Тякле Визгирдене часто вспоминает, как ранним апрельским утром умирающую мать Юзукаса везли к докторам.

С вечера Визгирда смазал колеса, приготовил в телеге место для жены. В путь они пустились в полночь. Вместе с больной Эльжбетой ехали ее сестра Ангеле и Казимерас (Криступас был на фронте). Казимерас нетерпеливо понукал лошадь, натягивал вожжи — он возмущался тем, что не нашлось ни одного человека, который пожелал бы пуститься в такую даль. Все оправдывались: весна, работ по горло… А разве ему, Казимерасу, не надо работать? Такое семейство кормит, а тут еще щуки начали нереститься — полно их на затопленных приозерных лугах, сколько бы он их поутру наколол, но если надо, то надо. Он не Константас, который ответил: «Столько ехать, еще что-нибудь случится». Примерно так говорил и Визгирда. «Бабы не мужики», — решил Казимерас и, сплюнув, забрался в телегу. Но как он ни понукал лошадь, та едва волочила ноги. Дорога была скользкая — всюду наледь, облизанная весенними ветрами, а лошадь как назло не подкована, и Визгирдене все думала, что зря он запряг гнедую — сколько времени потратил, пока подготовил телегу, смазал колеса, лучше бы уж лошадь подковал.

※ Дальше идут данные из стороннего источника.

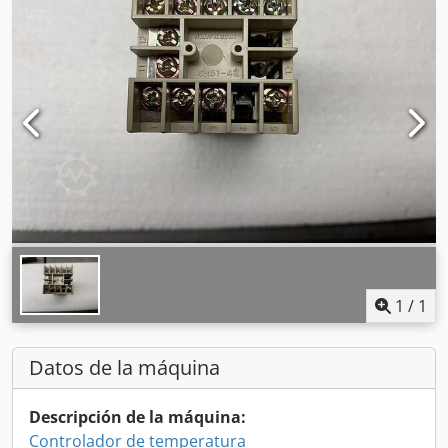
1
/
1
Datos de la máquina
Descripción de la máquina:
Controlador de temperatura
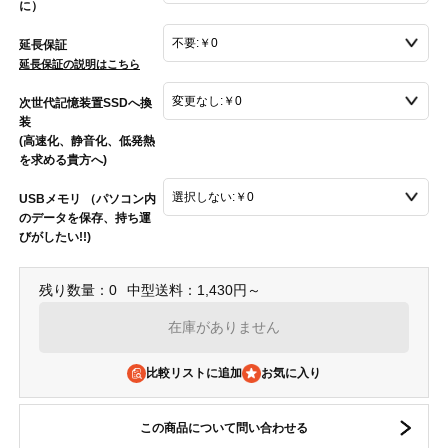
に）
延長保証
延長保証の説明はこちら
次世代記憶装置SSDへ換
装
(高速化、静音化、低発熱
を求める貴方へ)
USBメモリ （パソコン内
のデータを保存、持ち運
びがしたい!!)
残り数量：0
中型送料：1,430円～
在庫がありません
比較リストに追加
この商品について問い合わせる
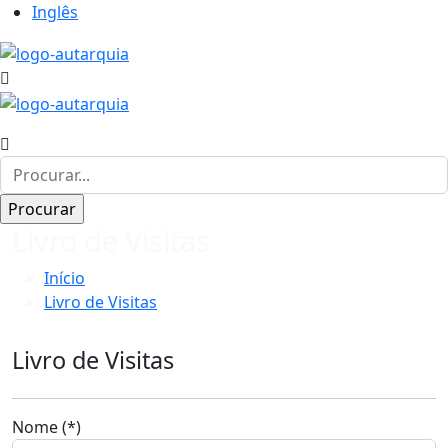
Inglês
Livro de Visitas
Início
Livro de Visitas
Livro de Visitas
Nome (*)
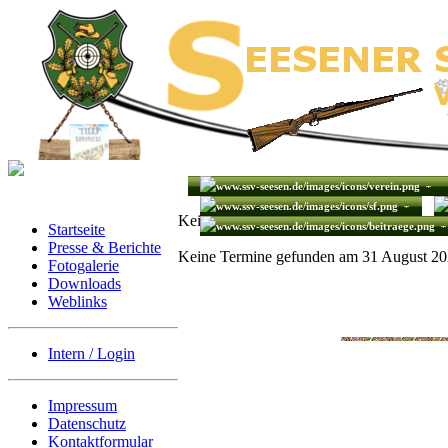
Keine Termine gefunden
Startseite
Presse & Berichte
Keine Termine gefunden am 31 August 2
Fotogalerie
Downloads
Weblinks
Intern / Login
Impressum
Datenschutz
Kontaktformular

Казимерас всю дорогу молчал, и Визгирдене не выдержала, сказала, что не надо было ему ехать, раз так не хотелось. «А кто бы поехал? — отрезал Казимерас. — Может, Константас или твой муженек?» Ей и вправду было стыдно: ну что это за мужики — невестка при смерти, а они отнекиваются.

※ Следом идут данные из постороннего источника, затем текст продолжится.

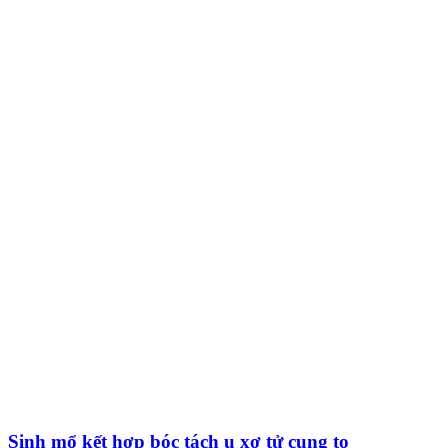
Sinh mổ kết hợp bóc tách u xơ tử cung to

В лесу, по которому они ехали, веяло весной. Светил месяц, сверкали посеребренные ели. Морозец наспех отливал на ветках ледяные шарики, от конской морды клубился пар. Больная лежала на спине и широко раскрытыми глазами смотрела на зеленоватое весеннее небо, на восточных окраинах которого медленно наливался восход, где-то далеко, в той стороне, кричали чибисы, журчали ручьи. Потемневшее, землистое лицо Эльжбеты озарялось немеркнущим весенним светом.

Все будет, как прежде, — будут расти дети, открываться двери хлевов и риг, будет стоять по вечерам во дворе Визгирда, плестись за своей женой Константас, — только как сложится жизнь Криступаса и его мальчика, Визгирдене никак не могла себе представить: вернется ли он с фронта — в последнем письме писал, что лежит в госпитале. Мысленно Тякле увидела заколоченные окна Криступаса и Юзукаса, который ходит за ней по пятам: «Ты хоть коня подстегни», — сказала она Казимерасу. «Подстегиваю, не видишь, что ли», — ответил он и натянул вожжи. Словно это было вчера, стоит перед глазами Тякле та ночь — лицо больной, озаренное негасимым светом; сестра Ангеле, похожая на придорожное распятие, голос Казимераса и чужие, отсвечивающие льдом поля, которые ездоки увидели перед восходом солнца, когда выезжали из лесу. Вскоре вынырнуло и само солнце — огромное, прохладное после ночи, — и словно не способное превозмочь собственную тяжесть, оно на некоторое время зависло над яркой и ровной кромкой горизонта, за которым, должно быть, простирались другие поля и город, врезавшийся своими зубчатыми башенками в мягкость восхода.